→ Task to complete: Pull every line containing "Ranch" from the entries.

→ Data shown:
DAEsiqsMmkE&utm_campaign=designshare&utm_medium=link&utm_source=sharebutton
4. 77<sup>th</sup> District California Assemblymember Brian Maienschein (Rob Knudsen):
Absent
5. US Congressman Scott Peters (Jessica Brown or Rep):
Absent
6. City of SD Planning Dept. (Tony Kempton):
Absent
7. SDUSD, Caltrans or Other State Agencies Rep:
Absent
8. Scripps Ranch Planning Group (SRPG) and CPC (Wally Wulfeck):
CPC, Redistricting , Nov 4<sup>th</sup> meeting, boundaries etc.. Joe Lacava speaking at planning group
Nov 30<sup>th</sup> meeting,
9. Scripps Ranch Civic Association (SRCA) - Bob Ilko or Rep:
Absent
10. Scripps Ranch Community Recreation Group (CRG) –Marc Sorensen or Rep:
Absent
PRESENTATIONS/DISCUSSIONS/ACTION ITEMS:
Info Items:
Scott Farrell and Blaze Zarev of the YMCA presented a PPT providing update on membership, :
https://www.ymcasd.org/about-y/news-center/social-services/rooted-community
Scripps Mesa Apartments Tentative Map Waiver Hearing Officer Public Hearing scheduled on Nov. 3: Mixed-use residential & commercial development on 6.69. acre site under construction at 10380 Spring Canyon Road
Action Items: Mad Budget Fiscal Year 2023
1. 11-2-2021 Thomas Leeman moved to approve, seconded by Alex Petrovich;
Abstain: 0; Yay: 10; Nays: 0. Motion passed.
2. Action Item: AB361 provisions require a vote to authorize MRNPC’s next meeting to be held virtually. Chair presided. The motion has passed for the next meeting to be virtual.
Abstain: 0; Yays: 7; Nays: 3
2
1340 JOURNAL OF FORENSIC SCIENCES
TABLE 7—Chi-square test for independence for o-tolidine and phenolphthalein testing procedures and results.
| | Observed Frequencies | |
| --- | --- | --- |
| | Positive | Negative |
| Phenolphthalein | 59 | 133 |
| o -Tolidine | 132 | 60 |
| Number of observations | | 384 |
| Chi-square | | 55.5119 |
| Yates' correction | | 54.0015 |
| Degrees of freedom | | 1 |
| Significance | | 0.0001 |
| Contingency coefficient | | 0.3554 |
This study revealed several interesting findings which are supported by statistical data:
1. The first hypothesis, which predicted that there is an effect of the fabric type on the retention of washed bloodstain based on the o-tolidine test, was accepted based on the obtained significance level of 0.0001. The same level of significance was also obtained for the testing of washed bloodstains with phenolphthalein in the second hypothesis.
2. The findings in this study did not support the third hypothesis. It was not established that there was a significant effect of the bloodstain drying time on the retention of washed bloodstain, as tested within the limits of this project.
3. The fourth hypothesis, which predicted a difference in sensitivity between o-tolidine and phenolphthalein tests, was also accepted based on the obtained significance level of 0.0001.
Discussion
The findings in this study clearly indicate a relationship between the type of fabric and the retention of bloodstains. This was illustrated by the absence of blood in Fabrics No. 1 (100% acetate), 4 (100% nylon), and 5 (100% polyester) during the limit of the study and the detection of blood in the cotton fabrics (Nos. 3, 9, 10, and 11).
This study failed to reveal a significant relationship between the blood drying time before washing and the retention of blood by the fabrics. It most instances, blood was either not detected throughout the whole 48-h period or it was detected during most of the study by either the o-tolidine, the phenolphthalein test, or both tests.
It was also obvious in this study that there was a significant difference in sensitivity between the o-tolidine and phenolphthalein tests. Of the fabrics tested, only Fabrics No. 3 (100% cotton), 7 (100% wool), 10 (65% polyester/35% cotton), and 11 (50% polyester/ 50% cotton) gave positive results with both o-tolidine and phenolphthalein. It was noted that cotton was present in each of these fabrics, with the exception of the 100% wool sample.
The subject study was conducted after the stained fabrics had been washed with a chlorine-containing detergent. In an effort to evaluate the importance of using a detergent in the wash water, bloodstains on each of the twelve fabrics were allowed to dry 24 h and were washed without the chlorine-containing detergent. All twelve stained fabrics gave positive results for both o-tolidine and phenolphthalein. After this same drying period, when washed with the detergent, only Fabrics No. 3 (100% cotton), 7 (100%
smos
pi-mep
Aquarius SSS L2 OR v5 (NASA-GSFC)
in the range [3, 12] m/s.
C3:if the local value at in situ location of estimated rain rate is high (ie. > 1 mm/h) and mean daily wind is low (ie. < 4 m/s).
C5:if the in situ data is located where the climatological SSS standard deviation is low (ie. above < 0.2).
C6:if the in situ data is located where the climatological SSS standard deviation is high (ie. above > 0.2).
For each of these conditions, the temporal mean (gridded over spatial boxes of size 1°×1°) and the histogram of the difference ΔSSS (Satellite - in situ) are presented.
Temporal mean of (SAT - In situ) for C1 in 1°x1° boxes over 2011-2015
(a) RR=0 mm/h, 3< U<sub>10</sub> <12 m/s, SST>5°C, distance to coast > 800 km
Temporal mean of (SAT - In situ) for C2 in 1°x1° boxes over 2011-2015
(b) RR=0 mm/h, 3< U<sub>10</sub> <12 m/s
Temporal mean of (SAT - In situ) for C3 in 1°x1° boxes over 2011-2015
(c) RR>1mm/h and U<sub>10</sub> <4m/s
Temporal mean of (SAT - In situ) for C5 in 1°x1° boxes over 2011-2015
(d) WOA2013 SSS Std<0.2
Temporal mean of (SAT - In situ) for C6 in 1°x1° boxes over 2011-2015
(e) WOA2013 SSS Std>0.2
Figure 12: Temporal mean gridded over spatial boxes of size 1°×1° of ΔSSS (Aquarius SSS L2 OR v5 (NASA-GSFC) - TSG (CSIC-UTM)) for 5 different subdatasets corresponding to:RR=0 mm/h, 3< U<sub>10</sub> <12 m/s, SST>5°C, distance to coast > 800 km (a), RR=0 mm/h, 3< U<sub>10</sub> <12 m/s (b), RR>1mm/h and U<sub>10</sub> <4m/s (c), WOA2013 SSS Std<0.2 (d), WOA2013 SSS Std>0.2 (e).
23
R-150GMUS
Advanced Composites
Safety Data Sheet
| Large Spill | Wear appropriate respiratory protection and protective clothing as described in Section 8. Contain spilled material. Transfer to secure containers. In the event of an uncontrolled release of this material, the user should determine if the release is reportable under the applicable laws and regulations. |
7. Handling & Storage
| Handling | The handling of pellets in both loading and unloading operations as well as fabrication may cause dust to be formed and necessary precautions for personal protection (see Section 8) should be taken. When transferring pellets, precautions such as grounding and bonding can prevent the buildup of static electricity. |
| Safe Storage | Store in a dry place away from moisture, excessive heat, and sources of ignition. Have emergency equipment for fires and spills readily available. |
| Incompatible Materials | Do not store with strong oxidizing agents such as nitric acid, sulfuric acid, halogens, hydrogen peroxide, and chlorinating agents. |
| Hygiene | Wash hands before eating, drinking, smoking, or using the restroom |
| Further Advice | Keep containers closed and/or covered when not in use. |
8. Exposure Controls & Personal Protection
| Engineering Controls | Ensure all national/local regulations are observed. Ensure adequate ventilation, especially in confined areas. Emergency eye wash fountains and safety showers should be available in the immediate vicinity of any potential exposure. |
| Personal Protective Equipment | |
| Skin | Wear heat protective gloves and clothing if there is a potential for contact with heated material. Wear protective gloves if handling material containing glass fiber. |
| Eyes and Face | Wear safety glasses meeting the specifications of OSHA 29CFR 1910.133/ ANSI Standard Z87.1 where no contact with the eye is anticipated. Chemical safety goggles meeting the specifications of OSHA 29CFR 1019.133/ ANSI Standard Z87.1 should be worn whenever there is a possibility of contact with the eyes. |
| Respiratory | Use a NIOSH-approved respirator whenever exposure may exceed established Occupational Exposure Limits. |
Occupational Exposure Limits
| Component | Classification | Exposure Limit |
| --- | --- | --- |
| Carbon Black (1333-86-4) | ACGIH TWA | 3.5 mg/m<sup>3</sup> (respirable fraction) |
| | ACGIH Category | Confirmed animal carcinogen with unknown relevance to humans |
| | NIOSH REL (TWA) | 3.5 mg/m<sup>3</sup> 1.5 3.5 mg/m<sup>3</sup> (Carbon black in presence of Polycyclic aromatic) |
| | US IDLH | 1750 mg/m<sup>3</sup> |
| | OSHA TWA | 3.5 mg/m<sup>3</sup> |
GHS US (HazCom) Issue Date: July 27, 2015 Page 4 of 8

→ Result:
8. Scripps Ranch Planning Group (SRPG) and CPC (Wally Wulfeck):
9. Scripps Ranch Civic Association (SRCA) - Bob Ilko or Rep:
10. Scripps Ranch Community Recreation Group (CRG) –Marc Sorensen or Rep:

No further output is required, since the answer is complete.